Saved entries

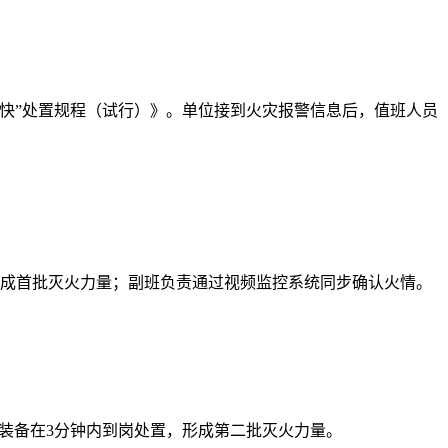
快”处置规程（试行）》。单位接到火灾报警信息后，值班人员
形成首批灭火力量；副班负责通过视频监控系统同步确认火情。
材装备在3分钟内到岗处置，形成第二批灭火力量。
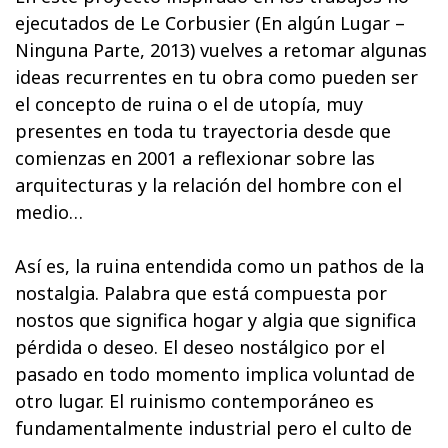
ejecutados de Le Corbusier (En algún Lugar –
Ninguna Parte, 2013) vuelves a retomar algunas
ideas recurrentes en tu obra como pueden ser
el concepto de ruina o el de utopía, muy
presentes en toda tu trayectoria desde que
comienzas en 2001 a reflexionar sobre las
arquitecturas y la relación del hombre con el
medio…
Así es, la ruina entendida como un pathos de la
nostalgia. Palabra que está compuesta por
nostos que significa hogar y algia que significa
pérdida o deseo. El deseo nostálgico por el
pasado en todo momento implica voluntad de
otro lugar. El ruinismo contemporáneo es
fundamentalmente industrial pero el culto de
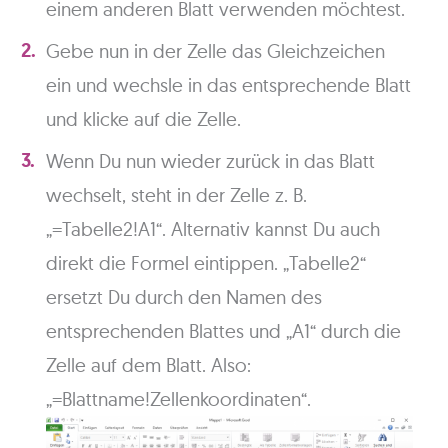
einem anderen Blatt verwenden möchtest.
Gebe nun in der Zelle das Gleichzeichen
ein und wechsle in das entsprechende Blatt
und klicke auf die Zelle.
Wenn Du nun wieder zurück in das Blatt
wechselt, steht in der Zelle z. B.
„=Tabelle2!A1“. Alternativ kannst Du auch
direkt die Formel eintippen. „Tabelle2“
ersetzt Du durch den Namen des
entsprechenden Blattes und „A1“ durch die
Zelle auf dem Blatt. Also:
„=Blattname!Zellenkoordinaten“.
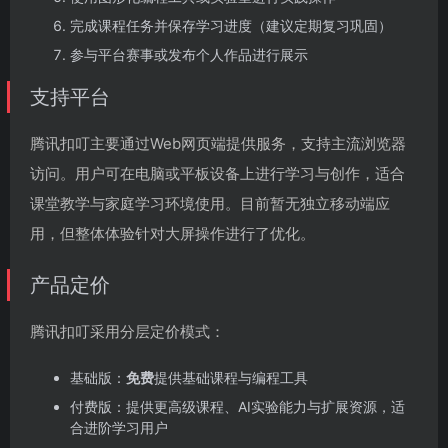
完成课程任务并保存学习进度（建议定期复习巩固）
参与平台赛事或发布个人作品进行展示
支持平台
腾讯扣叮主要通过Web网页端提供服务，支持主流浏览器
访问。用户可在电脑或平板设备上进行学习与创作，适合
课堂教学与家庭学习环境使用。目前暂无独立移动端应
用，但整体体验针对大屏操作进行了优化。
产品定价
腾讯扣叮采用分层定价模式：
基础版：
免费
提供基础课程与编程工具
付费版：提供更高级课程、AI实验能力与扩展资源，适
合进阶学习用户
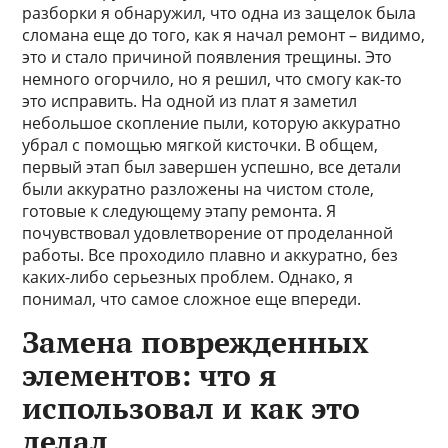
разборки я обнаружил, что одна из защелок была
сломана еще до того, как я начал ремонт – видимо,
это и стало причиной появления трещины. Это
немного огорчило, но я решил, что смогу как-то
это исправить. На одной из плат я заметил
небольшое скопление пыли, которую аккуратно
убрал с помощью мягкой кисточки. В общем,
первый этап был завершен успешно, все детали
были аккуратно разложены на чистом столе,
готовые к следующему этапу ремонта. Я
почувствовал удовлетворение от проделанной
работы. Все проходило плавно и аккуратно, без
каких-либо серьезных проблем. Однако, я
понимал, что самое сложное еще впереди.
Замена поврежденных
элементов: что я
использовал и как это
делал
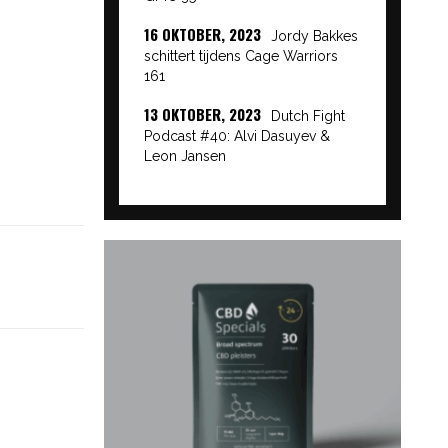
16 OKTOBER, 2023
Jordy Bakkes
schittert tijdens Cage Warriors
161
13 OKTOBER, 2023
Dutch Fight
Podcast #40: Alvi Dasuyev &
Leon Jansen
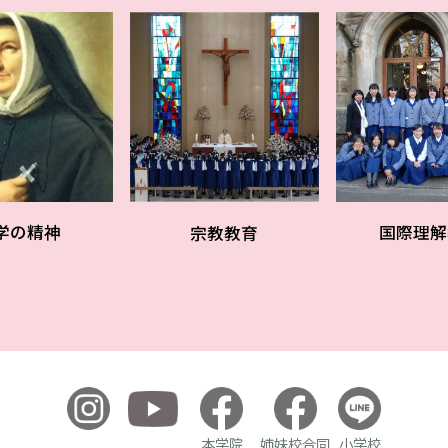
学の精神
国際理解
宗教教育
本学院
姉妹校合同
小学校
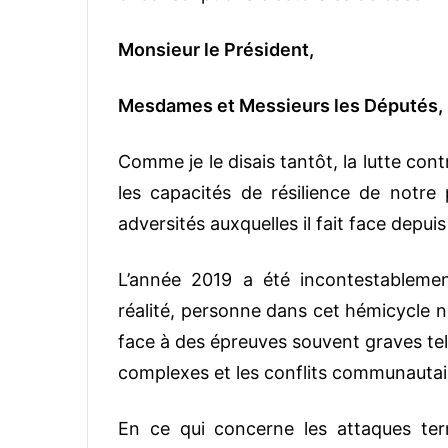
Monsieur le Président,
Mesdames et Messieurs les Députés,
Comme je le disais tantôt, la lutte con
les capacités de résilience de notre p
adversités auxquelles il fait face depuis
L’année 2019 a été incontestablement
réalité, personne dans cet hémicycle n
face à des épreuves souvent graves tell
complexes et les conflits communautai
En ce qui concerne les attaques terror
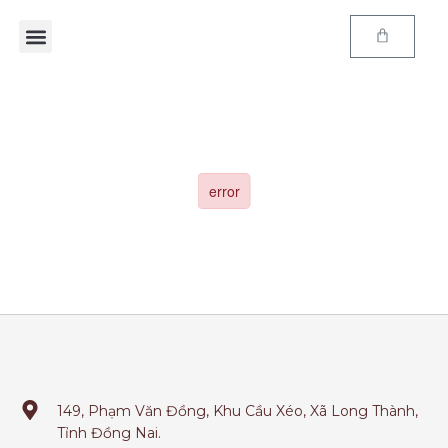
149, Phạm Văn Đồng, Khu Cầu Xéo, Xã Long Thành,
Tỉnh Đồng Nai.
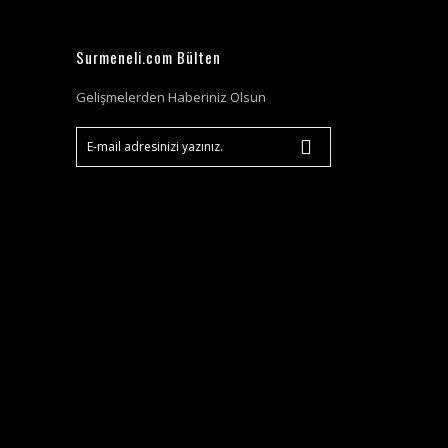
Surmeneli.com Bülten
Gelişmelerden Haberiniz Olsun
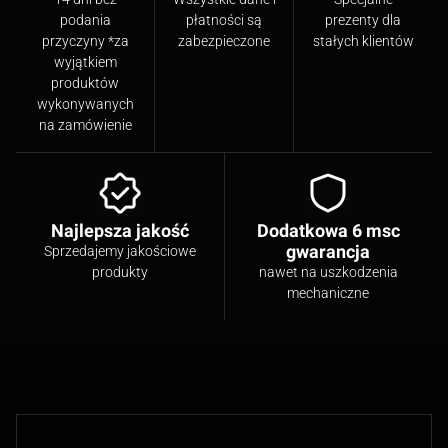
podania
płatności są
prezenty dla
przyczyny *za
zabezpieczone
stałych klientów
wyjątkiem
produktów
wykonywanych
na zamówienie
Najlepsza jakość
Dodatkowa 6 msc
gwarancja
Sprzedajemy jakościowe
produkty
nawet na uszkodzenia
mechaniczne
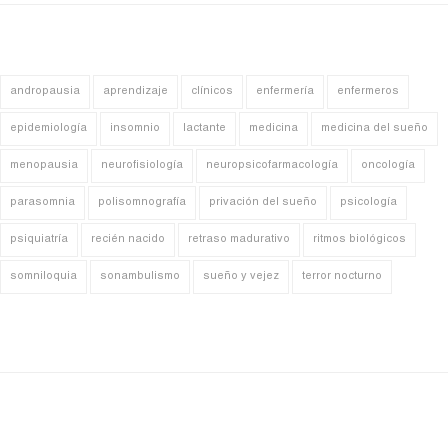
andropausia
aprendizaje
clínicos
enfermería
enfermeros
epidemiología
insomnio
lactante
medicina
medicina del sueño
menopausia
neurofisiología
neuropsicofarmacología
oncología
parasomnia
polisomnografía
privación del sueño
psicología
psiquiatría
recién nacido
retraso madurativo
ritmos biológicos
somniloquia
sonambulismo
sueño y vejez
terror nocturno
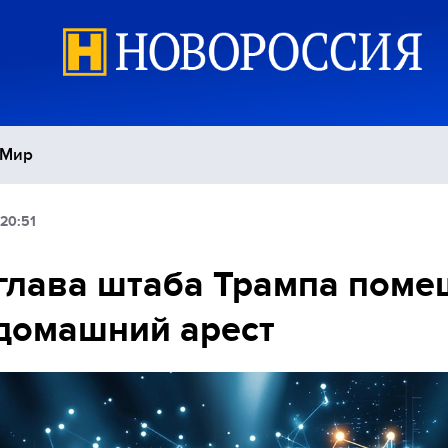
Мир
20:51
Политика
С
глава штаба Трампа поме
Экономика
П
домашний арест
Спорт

_Assignment_. All of the records above are to be copied exactly, minus the pictures.

_Your response_.
快”处置规程（试行）》。单位接到火灾报警信息后，值班人员
形成首批灭火力量；副班负责通过视频监控系统同步确认火情。
材装备在3分钟内到岗处置，形成第二批灭火力量。
ejecutados de Le Corbusier (En algún Lugar –
Ninguna Parte, 2013) vuelves a retomar algunas
ideas recurrentes en tu obra como pueden ser
el concepto de ruina o el de utopía, muy
presentes en toda tu trayectoria desde que
comienzas en 2001 a reflexionar sobre las
arquitecturas y la relación del hombre con el
medio…
Así es, la ruina entendida como un pathos de la
nostalgia. Palabra que está compuesta por
nostos que significa hogar y algia que significa
pérdida o deseo. El deseo nostálgico por el
pasado en todo momento implica voluntad de
otro lugar. El ruinismo contemporáneo es
fundamentalmente industrial pero el culto de
einem anderen Blatt verwenden möchtest.
Gebe nun in der Zelle das Gleichzeichen
ein und wechsle in das entsprechende Blatt
und klicke auf die Zelle.
Wenn Du nun wieder zurück in das Blatt
wechselt, steht in der Zelle z. B.
„=Tabelle2!A1“. Alternativ kannst Du auch
direkt die Formel eintippen. „Tabelle2“
ersetzt Du durch den Namen des
entsprechenden Blattes und „A1“ durch die
Zelle auf dem Blatt. Also:
„=Blattname!Zellenkoordinaten“.
完成课程任务并保存学习进度（建议定期复习巩固）
参与平台赛事或发布个人作品进行展示
支持平台
腾讯扣叮主要通过Web网页端提供服务，支持主流浏览器
访问。用户可在电脑或平板设备上进行学习与创作，适合
课堂教学与家庭学习环境使用。目前暂无独立移动端应
用，但整体体验针对大屏操作进行了优化。
产品定价
腾讯扣叮采用分层定价模式：
基础版：
免费
提供基础课程与编程工具
付费版：提供更高级课程、AI实验能力与扩展资源，适
合进阶学习用户
разборки я обнаружил, что одна из защелок была
сломана еще до того, как я начал ремонт – видимо,
это и стало причиной появления трещины. Это
немного огорчило, но я решил, что смогу как-то
это исправить. На одной из плат я заметил
небольшое скопление пыли, которую аккуратно
убрал с помощью мягкой кисточки. В общем,
первый этап был завершен успешно, все детали
были аккуратно разложены на чистом столе,
готовые к следующему этапу ремонта. Я
почувствовал удовлетворение от проделанной
работы. Все проходило плавно и аккуратно, без
каких-либо серьезных проблем. Однако, я
понимал, что самое сложное еще впереди.
Замена поврежденных
элементов: что я
использовал и как это
делал
16 OKTOBER, 2023
Jordy Bakkes
schittert tijdens Cage Warriors
161
13 OKTOBER, 2023
Dutch Fight
Podcast #40: Alvi Dasuyev &
Leon Jansen
学の精神
国際理解
宗教教育
本学院
姉妹校合同
小学校
Monsieur le Président,
Mesdames et Messieurs les Députés,
Comme je le disais tantôt, la lutte con
les capacités de résilience de notre p
adversités auxquelles il fait face depuis
L’année 2019 a été incontestablement
réalité, personne dans cet hémicycle n
face à des épreuves souvent graves tell
complexes et les conflits communautai
En ce qui concerne les attaques terror
149, Phạm Văn Đồng, Khu Cầu Xéo, Xã Long Thành,
Tỉnh Đồng Nai.
Surmeneli.com Bülten
Gelişmelerden Haberiniz Olsun
podania
płatności są
prezenty dla
przyczyny *za
zabezpieczone
stałych klientów
wyjątkiem
produktów
wykonywanych
na zamówienie
Najlepsza jakość
Dodatkowa 6 msc
gwarancja
Sprzedajemy jakościowe
produkty
nawet na uszkodzenia
mechaniczne
andropausia
aprendizaje
clínicos
enfermería
enfermeros
epidemiología
insomnio
lactante
medicina
medicina del sueño
menopausia
neurofisiología
neuropsicofarmacología
oncología
parasomnia
polisomnografía
privación del sueño
psicología
psiquiatría
recién nacido
retraso madurativo
ritmos biológicos
somniloquia
sonambulismo
sueño y vejez
terror nocturno
Мир
20:51
Политика
С
глава штаба Трампа поме
Экономика
П
домашний арест
Спорт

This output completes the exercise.